Medicare Made $17.8 Million in Potentially Improper Payments for Opioid-Use-Disorder Treatment Services Furnished by Opioid Treatment Programs
What OIG Found
Payments made to opioid treatment programs (OTPs) for opioid use disorder (OUD) treatment services may not have complied with Medicare requirements. Specifically, Medicare made up to $17.8 million in potentially improper payments to OTPs, consisting of the following payments: $10.4 million for claims for which a bundled payment was made for a weekly episode of care (i.e., a weekly bundle) that was covered by a payment for another weekly bundle for the same enrollee at the same OTP; $5.1 million for take-home supplies of medication (i.e., methadone or buprenorphine) that were covered by other payments for take-home supplies of medication or by payments for weekly bundles that included medication; $1.3 million for OUD treatment services that were claimed without an OUD diagnosis; and $1 million in payments for intake activities that occurred a total of 14 or more times for the same enrollee during our audit period. These potentially improper payments occurred because, among other causes, CMS did not instruct Medicare Administrative Contractors (MACs) to implement system edits to prevent OTPs from being paid for OUD treatment services covered by other Medicare payments for the same enrollee at the same OTP.

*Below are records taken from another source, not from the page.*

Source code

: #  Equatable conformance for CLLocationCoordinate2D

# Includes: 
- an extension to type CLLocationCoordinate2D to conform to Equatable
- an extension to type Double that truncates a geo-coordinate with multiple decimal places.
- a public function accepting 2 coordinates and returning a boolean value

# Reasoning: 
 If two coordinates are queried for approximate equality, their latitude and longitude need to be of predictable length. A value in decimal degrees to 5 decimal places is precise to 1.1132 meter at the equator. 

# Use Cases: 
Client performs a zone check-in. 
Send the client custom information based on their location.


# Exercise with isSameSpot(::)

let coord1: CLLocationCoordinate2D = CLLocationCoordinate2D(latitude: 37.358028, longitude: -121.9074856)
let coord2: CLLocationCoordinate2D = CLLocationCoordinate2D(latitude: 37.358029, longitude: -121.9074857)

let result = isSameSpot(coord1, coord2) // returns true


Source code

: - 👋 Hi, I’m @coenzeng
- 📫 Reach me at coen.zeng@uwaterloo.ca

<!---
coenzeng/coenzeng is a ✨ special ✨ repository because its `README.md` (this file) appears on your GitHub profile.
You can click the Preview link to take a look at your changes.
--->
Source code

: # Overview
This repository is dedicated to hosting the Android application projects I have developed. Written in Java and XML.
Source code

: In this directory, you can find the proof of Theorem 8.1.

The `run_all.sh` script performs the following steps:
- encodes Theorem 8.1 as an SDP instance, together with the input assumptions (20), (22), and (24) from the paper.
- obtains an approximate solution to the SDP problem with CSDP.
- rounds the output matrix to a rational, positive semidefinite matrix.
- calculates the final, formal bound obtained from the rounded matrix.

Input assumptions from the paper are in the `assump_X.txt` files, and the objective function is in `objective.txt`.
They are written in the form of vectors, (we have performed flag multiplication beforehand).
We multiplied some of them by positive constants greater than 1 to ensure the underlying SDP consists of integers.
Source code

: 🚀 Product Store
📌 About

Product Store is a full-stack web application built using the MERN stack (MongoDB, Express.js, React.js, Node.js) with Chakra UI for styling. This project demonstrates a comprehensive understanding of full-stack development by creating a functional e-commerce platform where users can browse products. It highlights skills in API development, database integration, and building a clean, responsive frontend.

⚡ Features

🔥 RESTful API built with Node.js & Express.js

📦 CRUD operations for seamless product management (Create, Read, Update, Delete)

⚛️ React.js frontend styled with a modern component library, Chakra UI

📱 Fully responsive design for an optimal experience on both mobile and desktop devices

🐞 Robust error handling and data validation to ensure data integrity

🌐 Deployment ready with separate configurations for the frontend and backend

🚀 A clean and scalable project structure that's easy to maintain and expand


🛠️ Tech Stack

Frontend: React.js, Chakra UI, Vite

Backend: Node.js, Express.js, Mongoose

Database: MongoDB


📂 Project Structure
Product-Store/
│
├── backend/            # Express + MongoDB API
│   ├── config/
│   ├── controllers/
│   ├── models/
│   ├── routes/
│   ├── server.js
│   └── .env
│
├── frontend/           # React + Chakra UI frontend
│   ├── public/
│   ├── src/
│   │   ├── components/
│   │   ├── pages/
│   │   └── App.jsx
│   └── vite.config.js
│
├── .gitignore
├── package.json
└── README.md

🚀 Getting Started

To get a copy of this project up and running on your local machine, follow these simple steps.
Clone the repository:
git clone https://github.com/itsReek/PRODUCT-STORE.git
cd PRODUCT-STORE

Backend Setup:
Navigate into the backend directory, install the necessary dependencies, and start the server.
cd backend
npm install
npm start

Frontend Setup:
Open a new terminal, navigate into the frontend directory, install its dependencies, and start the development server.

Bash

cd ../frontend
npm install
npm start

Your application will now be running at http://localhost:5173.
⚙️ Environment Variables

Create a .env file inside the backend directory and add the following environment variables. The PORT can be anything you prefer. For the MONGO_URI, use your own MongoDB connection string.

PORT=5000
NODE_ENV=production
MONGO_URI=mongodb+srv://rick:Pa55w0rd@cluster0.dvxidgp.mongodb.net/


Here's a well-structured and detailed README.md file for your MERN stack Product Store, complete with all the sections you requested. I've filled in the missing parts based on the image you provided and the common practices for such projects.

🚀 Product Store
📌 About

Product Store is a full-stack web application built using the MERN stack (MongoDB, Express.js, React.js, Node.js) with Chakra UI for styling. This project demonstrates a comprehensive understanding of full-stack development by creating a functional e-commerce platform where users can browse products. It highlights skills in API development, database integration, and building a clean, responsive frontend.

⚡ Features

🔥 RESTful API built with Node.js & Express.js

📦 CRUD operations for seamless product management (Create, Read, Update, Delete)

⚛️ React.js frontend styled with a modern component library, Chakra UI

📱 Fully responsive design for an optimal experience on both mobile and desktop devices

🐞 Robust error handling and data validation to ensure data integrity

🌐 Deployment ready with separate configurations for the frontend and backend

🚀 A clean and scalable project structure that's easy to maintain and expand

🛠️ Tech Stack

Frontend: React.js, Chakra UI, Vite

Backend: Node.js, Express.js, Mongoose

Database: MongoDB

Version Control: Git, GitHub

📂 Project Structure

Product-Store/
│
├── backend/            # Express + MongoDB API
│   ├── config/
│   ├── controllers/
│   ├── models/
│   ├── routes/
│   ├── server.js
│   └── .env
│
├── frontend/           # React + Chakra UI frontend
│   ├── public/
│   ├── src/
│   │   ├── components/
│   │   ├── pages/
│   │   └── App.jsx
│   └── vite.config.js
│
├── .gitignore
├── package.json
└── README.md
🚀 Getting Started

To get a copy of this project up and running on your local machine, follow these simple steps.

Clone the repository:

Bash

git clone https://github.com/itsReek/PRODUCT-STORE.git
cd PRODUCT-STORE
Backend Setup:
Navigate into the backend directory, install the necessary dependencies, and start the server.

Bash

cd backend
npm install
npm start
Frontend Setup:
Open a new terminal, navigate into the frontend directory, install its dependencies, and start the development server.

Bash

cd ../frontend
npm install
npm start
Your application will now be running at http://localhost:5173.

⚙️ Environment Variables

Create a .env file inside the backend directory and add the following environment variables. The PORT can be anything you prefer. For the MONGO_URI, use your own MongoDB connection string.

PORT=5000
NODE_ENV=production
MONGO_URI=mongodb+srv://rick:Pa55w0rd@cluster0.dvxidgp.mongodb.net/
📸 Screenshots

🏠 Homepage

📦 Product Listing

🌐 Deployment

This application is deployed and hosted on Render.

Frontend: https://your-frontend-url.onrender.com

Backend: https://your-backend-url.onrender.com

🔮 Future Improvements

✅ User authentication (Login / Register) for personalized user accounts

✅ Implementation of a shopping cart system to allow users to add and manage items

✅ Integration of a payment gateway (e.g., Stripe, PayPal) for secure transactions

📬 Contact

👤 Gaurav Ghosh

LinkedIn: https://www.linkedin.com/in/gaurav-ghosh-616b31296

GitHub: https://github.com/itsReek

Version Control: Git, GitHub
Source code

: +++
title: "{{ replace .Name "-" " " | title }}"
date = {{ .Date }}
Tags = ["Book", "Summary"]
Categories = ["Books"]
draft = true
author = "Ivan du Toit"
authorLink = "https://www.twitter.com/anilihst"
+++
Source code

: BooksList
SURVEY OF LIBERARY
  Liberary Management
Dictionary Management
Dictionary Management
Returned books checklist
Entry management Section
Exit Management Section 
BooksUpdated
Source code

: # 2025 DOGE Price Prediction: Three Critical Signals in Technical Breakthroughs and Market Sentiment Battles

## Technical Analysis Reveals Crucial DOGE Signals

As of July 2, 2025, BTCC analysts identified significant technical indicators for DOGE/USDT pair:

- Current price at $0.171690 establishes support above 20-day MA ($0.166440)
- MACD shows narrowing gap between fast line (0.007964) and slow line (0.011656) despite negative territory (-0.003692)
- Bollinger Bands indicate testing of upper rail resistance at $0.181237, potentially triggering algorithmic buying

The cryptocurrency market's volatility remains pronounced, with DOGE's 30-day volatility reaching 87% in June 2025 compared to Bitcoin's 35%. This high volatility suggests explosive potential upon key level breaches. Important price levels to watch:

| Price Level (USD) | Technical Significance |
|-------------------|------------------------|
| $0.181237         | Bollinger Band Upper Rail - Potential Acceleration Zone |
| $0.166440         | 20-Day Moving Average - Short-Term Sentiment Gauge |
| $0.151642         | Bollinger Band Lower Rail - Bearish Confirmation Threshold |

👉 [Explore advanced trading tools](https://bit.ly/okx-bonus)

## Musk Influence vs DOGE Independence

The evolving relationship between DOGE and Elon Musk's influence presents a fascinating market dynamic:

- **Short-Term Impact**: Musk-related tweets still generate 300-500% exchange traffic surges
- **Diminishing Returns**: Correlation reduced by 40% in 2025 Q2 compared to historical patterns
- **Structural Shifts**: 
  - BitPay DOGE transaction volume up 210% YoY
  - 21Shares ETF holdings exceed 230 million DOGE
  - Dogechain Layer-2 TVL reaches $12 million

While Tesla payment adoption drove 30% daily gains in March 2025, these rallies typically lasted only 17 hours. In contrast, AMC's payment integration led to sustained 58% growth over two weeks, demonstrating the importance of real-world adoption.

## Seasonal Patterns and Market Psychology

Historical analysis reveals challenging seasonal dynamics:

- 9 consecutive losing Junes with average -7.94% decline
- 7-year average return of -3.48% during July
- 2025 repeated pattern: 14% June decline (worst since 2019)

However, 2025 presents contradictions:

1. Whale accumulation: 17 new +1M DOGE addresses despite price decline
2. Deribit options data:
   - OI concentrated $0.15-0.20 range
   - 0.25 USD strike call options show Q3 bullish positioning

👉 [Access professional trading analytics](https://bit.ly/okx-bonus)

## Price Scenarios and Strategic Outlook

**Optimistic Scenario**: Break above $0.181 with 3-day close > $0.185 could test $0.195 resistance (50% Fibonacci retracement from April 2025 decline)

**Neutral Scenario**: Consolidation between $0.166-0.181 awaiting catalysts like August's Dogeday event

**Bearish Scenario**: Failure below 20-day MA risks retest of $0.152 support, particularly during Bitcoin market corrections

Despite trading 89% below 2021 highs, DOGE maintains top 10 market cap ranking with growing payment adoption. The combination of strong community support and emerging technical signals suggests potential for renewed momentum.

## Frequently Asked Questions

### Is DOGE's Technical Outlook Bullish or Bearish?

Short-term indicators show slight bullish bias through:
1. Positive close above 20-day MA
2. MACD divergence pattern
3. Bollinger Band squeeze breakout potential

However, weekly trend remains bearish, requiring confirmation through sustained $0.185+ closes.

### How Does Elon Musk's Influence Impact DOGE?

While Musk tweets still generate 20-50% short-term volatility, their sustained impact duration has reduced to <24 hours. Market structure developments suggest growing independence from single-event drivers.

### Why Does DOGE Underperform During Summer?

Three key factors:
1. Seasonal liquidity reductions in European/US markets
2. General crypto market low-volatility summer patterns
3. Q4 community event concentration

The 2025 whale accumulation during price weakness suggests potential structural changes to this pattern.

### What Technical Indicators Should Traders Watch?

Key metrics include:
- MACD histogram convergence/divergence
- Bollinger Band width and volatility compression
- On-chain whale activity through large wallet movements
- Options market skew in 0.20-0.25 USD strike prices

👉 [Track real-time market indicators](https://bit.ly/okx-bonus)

What OIG Recommends and CMS Comments
We made six recommendations to CMS, including that CMS: (1) work with MACs and other Medicare contractors to determine whether claims billed by OTPs for OUD treatment services complied with Medicare requirements; (2) instruct MACs, based upon the results of this audit, to notify appropriate providers so that the providers can exercise reasonable diligence to identify, report, and return any overpayments, up to $17.8 million, in accordance with the 60-day rule; and (3) instruct MACs to implement edits in their claims processing systems to prevent an OTP from being paid for two weekly bundles with the same service date for the same enrollee at the same OTP.
CMS concurred with four of six recommendations and provided information on actions that it planned to take to address these recommendations. CMS did not explicitly state whether it concurred with one recommendation. CMS did not concur with another recommendation and stated that our audit alone is not sufficient basis upon which CMS can support a 60-day-rule notice of overpayments to identified providers. We maintain that our recommendations are valid because we believe that this audit report constitutes credible information of potential overpayments.
Filed under: Centers for Medicare and Medicaid Services
This report may be subject to section 5274 of the National Defense Authorization Act Fiscal Year 2023, 117 Pub. L. 263.